• **Document extract**:
There’s free tuition in Mexico, that’s right, no college debt. Education is attainable to all. The country is full of promise, including the upcoming June federal elections in Mexico. There, two women and one man are the final candidates for President. Imagine, Mexico may have a woman president before the United States. That’s something to write home about.

Most people want to stay in their countries. And, if North Americans are worried about immigration, how about we help bring peace to their countries rather than destabilize them?

It’s treacherous, and deadly to travel to El Norte, and yet people do it. People are desperate to escape bad situations. Many of those situations are fueled by U.S. and Canadian interests armed with American guns. Consider this fact: For thousands of dollars a person, drug traffickers make more moving people than drugs these days.

Borderline Crisis Center, Tijuana.

The Kellogg Foundation Solidarity Counsel on Racial Equity group met with people working with undocumented folks, providing humanitarian services like water, food in outside detention camps (Whiskey 8), facilitating Mother and Child Reunions through the border walls, and housing women and children caught in the system. These people work with few resources and great determination. They’re inspiring.

I thought it would be great to help them out by supporting just policies for U.S. and Canadian corporations in their countries and peace.

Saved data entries
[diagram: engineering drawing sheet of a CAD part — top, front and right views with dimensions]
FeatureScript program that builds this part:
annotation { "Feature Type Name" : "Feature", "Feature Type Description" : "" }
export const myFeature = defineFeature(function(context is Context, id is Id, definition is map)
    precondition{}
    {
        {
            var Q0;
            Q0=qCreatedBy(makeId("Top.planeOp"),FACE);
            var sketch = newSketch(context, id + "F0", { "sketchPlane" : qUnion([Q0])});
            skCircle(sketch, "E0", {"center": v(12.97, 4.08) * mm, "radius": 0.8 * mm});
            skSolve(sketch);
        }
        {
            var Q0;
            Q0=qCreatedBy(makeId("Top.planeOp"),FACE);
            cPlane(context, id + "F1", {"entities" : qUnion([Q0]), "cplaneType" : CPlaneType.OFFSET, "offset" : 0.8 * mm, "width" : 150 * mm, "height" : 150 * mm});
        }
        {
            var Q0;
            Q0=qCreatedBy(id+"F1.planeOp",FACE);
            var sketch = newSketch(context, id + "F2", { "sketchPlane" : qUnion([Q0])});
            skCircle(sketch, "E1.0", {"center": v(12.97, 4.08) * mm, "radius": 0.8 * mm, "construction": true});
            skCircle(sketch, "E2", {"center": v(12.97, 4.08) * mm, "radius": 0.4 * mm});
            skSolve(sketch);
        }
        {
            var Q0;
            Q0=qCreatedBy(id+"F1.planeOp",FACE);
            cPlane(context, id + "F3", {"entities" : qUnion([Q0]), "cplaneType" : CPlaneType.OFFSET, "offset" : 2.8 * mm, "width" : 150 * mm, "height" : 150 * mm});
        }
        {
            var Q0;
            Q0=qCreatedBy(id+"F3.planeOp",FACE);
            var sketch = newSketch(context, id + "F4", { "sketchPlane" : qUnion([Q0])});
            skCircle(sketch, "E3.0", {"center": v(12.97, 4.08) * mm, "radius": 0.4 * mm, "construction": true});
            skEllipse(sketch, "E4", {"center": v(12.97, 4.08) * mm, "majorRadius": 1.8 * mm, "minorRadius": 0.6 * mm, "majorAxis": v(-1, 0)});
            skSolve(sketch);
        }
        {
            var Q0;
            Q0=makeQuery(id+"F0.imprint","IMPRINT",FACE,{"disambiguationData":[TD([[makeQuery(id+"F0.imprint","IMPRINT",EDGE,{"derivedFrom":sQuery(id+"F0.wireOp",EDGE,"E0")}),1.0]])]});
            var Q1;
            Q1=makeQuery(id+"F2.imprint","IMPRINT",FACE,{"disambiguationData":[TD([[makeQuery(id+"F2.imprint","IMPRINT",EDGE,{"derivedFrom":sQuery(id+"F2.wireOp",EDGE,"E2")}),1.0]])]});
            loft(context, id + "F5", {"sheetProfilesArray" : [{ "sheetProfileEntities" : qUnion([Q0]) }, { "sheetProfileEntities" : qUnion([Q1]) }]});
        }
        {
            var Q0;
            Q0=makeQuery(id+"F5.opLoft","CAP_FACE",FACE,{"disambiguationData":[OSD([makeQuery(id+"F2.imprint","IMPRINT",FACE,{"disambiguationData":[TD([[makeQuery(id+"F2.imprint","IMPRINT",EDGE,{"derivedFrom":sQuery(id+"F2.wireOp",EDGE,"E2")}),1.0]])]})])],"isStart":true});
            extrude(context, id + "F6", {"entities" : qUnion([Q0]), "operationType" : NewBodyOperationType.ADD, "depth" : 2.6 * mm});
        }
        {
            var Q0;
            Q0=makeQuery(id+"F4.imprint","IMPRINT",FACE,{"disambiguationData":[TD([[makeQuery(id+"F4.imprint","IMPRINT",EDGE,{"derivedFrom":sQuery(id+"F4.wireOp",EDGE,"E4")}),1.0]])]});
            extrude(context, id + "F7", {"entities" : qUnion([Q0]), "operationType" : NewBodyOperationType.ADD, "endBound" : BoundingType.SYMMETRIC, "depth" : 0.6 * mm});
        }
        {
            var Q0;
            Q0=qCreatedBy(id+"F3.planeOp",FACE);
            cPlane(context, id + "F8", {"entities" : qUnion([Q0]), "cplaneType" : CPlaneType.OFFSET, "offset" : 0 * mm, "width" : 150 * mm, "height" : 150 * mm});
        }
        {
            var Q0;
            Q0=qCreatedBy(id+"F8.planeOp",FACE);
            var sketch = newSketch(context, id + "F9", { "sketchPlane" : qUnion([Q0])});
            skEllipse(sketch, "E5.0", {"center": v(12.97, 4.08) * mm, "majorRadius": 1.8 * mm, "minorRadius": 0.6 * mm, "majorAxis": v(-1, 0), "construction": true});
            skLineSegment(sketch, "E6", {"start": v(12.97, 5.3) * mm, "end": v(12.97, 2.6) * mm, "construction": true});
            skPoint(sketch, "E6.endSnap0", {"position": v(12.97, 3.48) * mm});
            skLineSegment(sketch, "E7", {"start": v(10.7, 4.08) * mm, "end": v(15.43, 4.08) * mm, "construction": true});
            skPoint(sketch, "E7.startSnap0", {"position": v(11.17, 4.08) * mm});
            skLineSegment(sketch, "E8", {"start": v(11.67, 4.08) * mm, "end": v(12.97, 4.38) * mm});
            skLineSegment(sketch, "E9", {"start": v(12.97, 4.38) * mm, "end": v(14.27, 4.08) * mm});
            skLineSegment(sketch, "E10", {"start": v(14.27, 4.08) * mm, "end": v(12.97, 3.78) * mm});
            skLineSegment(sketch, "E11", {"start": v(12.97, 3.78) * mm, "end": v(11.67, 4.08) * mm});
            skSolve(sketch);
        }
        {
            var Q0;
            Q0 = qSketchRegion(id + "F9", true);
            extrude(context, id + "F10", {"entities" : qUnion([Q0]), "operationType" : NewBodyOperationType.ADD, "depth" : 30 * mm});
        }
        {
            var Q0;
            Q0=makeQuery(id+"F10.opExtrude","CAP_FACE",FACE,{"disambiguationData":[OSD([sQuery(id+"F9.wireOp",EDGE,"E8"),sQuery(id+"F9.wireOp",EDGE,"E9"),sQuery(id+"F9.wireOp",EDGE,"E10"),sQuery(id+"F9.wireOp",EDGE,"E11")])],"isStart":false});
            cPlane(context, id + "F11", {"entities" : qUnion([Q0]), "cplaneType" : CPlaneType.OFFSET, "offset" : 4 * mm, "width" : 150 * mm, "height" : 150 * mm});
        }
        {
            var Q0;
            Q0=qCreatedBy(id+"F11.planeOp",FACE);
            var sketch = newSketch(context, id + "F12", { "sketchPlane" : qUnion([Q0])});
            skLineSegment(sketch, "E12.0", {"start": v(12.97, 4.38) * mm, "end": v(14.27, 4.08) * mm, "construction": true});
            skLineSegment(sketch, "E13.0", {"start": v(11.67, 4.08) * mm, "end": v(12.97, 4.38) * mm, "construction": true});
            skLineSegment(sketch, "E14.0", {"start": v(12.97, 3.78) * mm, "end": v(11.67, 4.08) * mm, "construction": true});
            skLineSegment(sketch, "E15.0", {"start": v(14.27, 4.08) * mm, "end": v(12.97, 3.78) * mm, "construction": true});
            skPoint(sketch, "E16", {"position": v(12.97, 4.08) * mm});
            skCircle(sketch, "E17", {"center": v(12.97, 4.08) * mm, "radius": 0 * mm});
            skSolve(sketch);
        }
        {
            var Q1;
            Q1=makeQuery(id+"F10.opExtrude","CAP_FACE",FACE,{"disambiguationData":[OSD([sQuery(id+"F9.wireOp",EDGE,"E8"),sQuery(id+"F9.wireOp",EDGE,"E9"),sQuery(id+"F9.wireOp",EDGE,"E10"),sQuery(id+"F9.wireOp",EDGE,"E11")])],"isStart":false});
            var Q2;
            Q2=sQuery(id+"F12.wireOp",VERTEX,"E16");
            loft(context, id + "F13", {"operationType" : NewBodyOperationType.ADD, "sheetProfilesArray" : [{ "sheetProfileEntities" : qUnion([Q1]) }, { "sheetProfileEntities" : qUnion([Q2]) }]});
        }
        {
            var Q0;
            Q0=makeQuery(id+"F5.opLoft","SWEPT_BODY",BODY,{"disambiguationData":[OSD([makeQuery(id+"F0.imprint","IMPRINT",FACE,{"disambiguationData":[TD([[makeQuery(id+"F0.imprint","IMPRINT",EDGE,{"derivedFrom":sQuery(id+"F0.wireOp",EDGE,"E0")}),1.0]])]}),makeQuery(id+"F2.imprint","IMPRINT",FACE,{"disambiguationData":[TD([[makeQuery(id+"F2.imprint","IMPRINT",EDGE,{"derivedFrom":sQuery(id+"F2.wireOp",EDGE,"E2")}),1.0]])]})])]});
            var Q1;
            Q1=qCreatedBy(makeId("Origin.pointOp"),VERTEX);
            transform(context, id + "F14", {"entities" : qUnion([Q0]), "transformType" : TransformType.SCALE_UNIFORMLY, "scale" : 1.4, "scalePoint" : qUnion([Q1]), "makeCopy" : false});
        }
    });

• **Exercise 1**: Set down the part of the passage on Mexico and the border that begins at the words "It’s treacherous, and" and ends after "determination. They’re inspiring.", copied word for word.
• **Exercise 2**: Resume the piece about Mexico and migration at the border, picking up after its final sentence.

• **Your response 1**:
It’s treacherous, and deadly to travel to El Norte, and yet people do it. People are desperate to escape bad situations. Many of those situations are fueled by U.S. and Canadian interests armed with American guns. Consider this fact: For thousands of dollars a person, drug traffickers make more moving people than drugs these days.

Borderline Crisis Center, Tijuana.

The Kellogg Foundation Solidarity Counsel on Racial Equity group met with people working with undocumented folks, providing humanitarian services like water, food in outside detention camps (Whiskey 8), facilitating Mother and Child Reunions through the border walls, and housing women and children caught in the system. These people work with few resources and great determination. They’re inspiring.

• **Your response 2**:
Here are some ideas:

Pay a Fair Wage: Erica Fernandez from the Solidarity Center explains “Companies came to Mexico, so they did not have to pay union wages. Workers in the U.S. versus workers in Mexico? That’s a 9 to 1 (wage) disparity.  It’s not hard to see why people would want to have the better jobs, but maybe, if there is a union in the U.S., we should be able to do better for the workers in Mexico.”

Be A Water Protector: Canadian mining corporations have staked vast claims in many Latin American countries, bringing with them human rights violations and paramilitaries. The Justice and Corporate Accountability Project found that Canadian corporations were involved in at least “10 detailed conflicts in which Indigenous people were victims of violence and criminalization stemming from a mining corporation… there were 44 deaths overall, 30 of which were labeled as ‘targeted’.”

That may just the tip of the iceberg. Today, Ecuador has among the highest violent death rate in the world, and in Colombia they kill people who protect the rainforest. In other places, U.S. corporations like Chevron poison rivers, while Canadian mining corporations destroy others. That makes more refugees.

Don’t Sell Guns: “In Ecuador, violent gangs are on their way to taking over, having recruited dozens of public officials to do their bidding, according to the country’s top prosecutor. In Mexico and Brazil, drug cartels and paramilitaries loom large over some state and local governments,” the LA Times reports.

We hold some responsibility. Over the decades, the U.S. has intervened in many of these countries, feeding unrest, and training some awful people to terrorize the villages at places like Ft. Benning, Georgia. Congressional hearings confirmed, that the trainings held in Ft. Benning’s School of the Americas “ …promoted the use of executions, torture, blackmail, and other forms of coercion…” All of these tactics violated human rights standards, to say the least, but the trainings were successful in the pain they inflicted.

Then we sold them the guns. Mexico’s Secretariat of Foreign Relations found that 70-90% of traced firearms originated from and passed through the U.S. Mexico is mad about it, and in January, sued six American gun manufacturers for $l0 billion 

There’s a lot of money in the gun trade. This January, Congressman Joaquin Castro (TX) introduced “Disarming Cartels Act” to curtail the trafficking of the U.S.-made firearms and ammunitions to Mexico. People still flee guns, just like our ancestors.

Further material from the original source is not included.